**DOCUMENT EXCERPT:**
· · ·
The spirit of poet Ralph Waldo Emerson inhabits a blue-collar joe in the comedy Call Me Waldo
When most of us think of American philosopher and poet Ralph Waldo Emerson (1803-1883), if we think of him at all, we remember a series of sober-sided essays, such as “Nature,” “American Scholar” and “Self Reliance,” as assigned readings in sophomore year. The name of his star pupil, Henry David Thoreau, the enemy of consumerism and an incipient environmentalist, comes up more often. Emerson was an enormously prolific thinker, however, and playwright Rob Ackerman argues that if we took seriously even some of his ideas we would find them electrifying, even giving spark to our sex lives. In his world premiere comedy Call Me Waldo, now at Ithaca’s Kitchen Theatre Company, Emerson comes alive when his spirit is channeled though the body of a working stiff in a hard hat named Lee Fountain.
· · ·
**INFORMATION PROVIDED:**
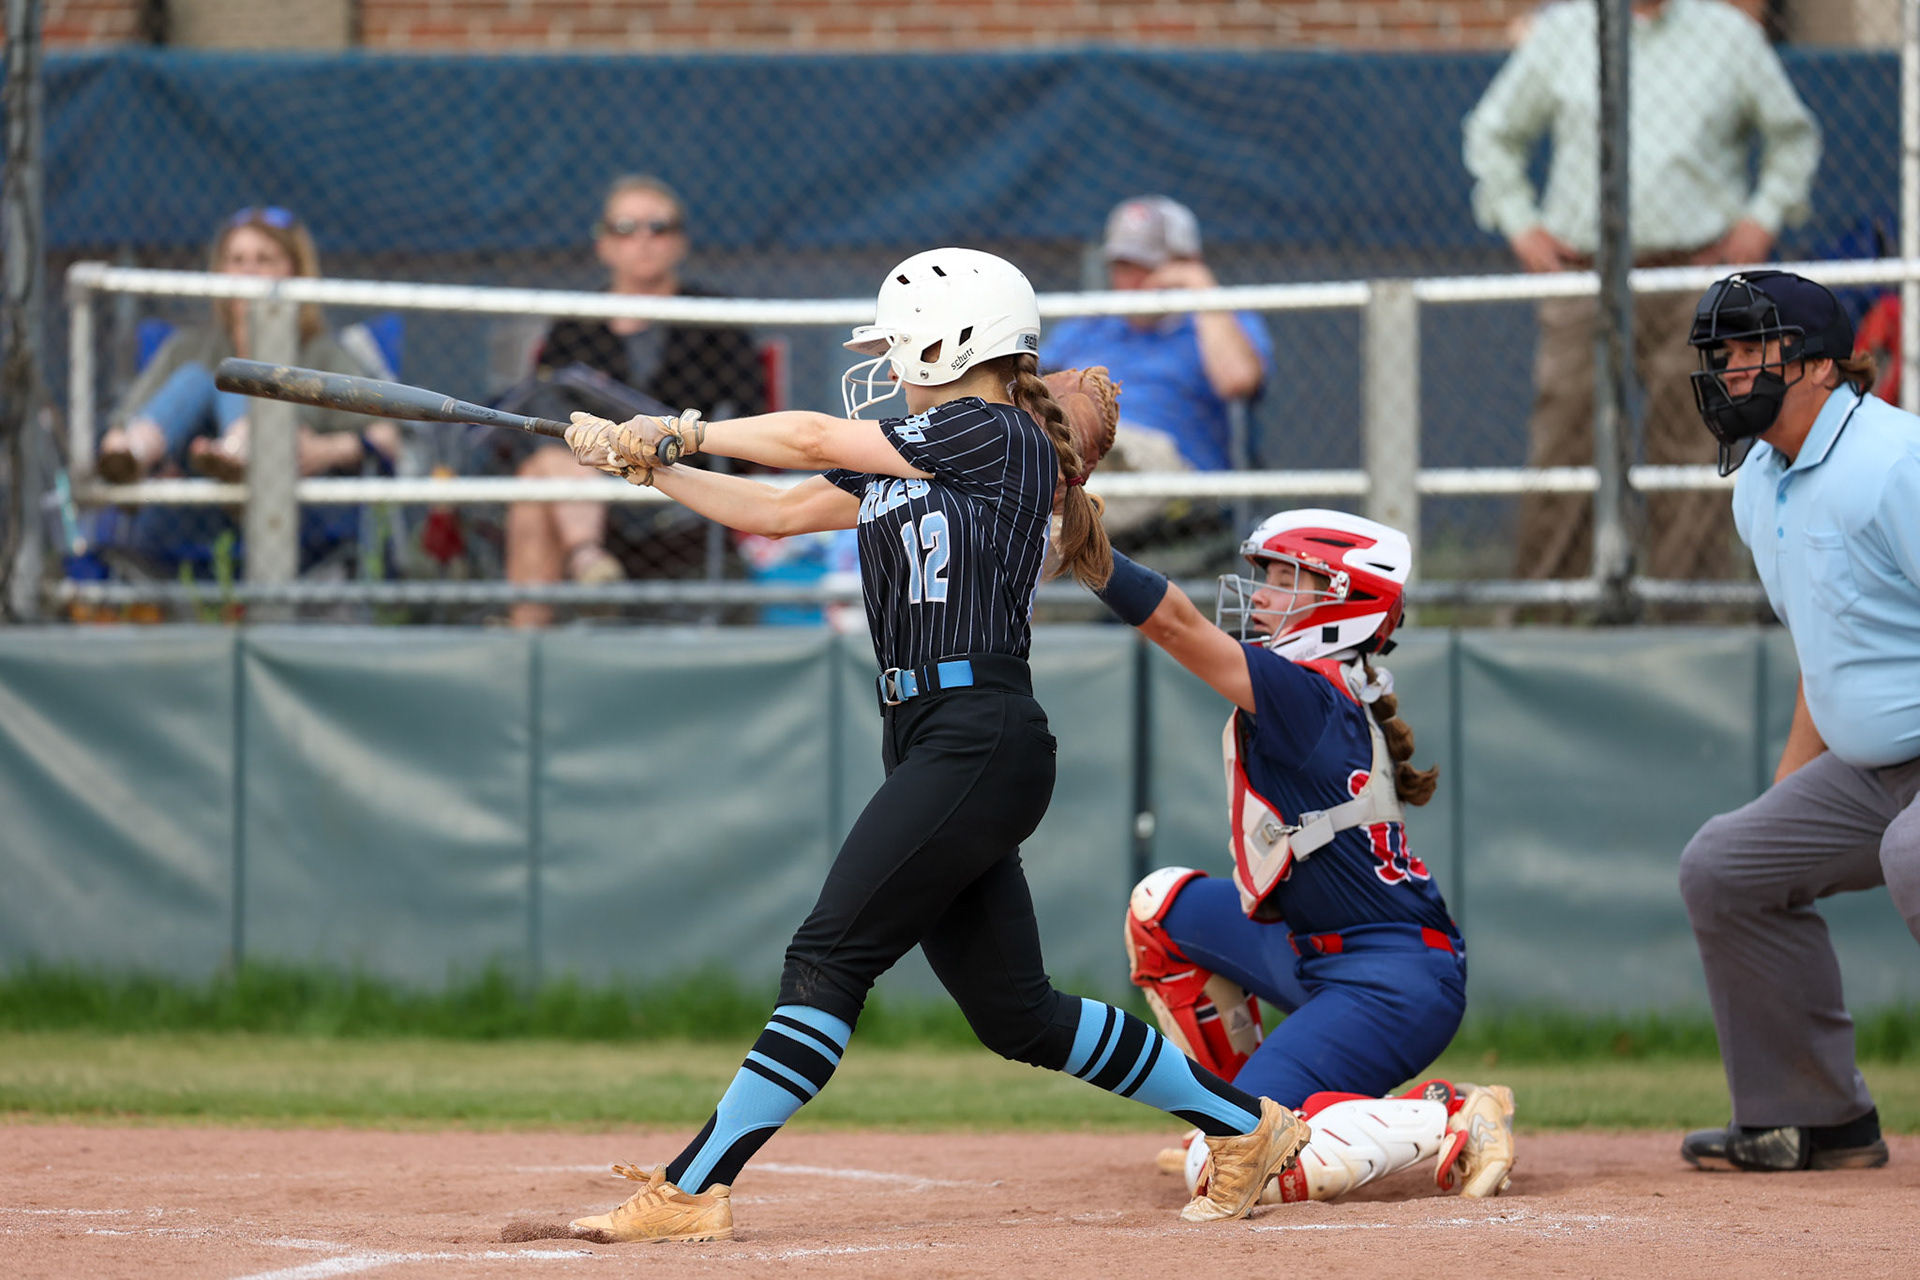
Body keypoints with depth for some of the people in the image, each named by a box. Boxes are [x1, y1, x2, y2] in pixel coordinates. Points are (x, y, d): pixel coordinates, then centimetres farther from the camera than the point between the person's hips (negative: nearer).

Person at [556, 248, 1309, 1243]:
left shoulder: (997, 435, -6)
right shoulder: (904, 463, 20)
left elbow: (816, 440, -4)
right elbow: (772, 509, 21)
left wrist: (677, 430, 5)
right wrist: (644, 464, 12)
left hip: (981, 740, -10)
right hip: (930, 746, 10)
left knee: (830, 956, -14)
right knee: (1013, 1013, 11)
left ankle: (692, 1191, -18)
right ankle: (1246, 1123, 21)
· · ·
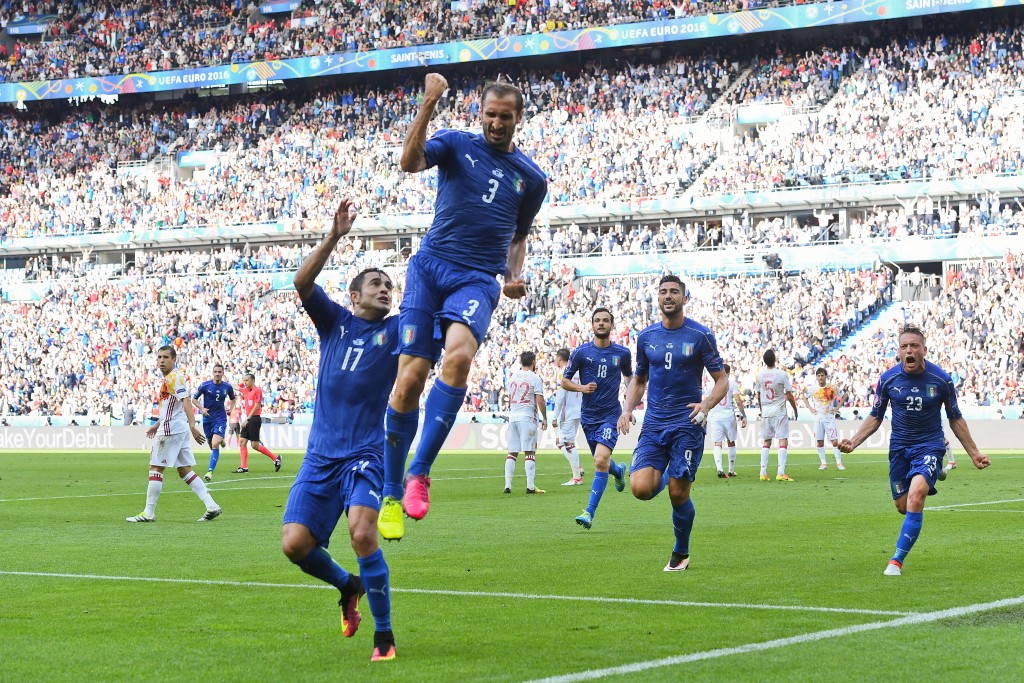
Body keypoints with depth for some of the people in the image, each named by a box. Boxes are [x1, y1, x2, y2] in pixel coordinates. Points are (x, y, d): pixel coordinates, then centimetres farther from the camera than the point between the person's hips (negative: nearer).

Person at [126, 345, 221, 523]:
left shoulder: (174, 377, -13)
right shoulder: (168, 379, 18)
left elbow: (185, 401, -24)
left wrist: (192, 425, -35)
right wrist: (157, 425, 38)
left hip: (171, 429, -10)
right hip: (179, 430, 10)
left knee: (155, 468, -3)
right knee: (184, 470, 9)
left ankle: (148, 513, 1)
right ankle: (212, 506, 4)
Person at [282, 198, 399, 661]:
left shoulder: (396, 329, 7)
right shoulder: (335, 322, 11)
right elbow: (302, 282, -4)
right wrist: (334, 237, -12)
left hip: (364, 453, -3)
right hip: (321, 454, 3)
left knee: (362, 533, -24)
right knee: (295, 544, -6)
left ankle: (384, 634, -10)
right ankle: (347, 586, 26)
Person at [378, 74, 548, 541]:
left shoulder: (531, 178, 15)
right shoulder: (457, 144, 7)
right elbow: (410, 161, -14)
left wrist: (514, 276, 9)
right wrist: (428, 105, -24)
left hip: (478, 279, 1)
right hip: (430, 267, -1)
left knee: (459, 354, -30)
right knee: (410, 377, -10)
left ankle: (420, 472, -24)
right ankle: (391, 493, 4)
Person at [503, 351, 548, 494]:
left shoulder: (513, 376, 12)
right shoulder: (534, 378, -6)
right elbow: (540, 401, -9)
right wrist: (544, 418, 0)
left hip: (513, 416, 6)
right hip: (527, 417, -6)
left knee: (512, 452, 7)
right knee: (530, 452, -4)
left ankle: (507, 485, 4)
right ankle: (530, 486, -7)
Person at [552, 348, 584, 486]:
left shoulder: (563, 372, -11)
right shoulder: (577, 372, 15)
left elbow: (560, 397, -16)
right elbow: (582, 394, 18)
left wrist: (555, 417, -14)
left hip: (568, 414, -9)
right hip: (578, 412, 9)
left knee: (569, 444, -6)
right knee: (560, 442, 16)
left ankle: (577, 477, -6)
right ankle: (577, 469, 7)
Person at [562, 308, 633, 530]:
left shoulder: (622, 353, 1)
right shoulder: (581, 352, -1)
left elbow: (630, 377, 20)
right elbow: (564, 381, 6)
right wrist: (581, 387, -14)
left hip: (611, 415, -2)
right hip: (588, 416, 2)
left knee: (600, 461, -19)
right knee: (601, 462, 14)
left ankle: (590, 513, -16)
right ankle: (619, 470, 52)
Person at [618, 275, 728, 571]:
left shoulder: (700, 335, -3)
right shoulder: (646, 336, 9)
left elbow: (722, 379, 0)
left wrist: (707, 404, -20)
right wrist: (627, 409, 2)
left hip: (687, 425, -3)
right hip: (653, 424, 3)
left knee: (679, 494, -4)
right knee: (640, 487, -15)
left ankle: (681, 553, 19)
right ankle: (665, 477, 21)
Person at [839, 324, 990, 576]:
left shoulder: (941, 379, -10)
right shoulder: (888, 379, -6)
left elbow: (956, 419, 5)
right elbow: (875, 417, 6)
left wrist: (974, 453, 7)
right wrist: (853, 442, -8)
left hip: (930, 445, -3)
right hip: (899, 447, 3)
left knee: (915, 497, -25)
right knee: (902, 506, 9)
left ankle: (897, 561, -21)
· · ·
**EXERCISE DETAILS:**
Continue the article about the comedy Call Me Waldo, starting after its last sentence.

**RESPONSE:**
Ackerman may have had models in life or even some lofty literary antecedents, but the duo come off a bit like Ralph Kramden and Ed Norton facing midlife doldrums. A few minutes into the first scene, without any signal or cue, Lee jumps back and begins to speak in a deeper baritone with an aristocratic New England voice. The message is something about opening the grave of a beloved and recently deceased wife.
More messages will follow, some with more substance, but some with further references to the wife’s grave. Although Gus affects to ignore these outbursts, Lee shares some of the emerging sentiments with him, and also with his wife Sarah (Rita Rehn), a nurse. Although this is hardly a well-known personal detail on Emerson’s life, Sarah checks into it—on Google, of course—and determines that Emerson did suffer such grief. She puts this together with some other data, i.e. that Lee is a remote descendant of Emerson, and as such has inherited a quality bound edition of the great man’s complete works.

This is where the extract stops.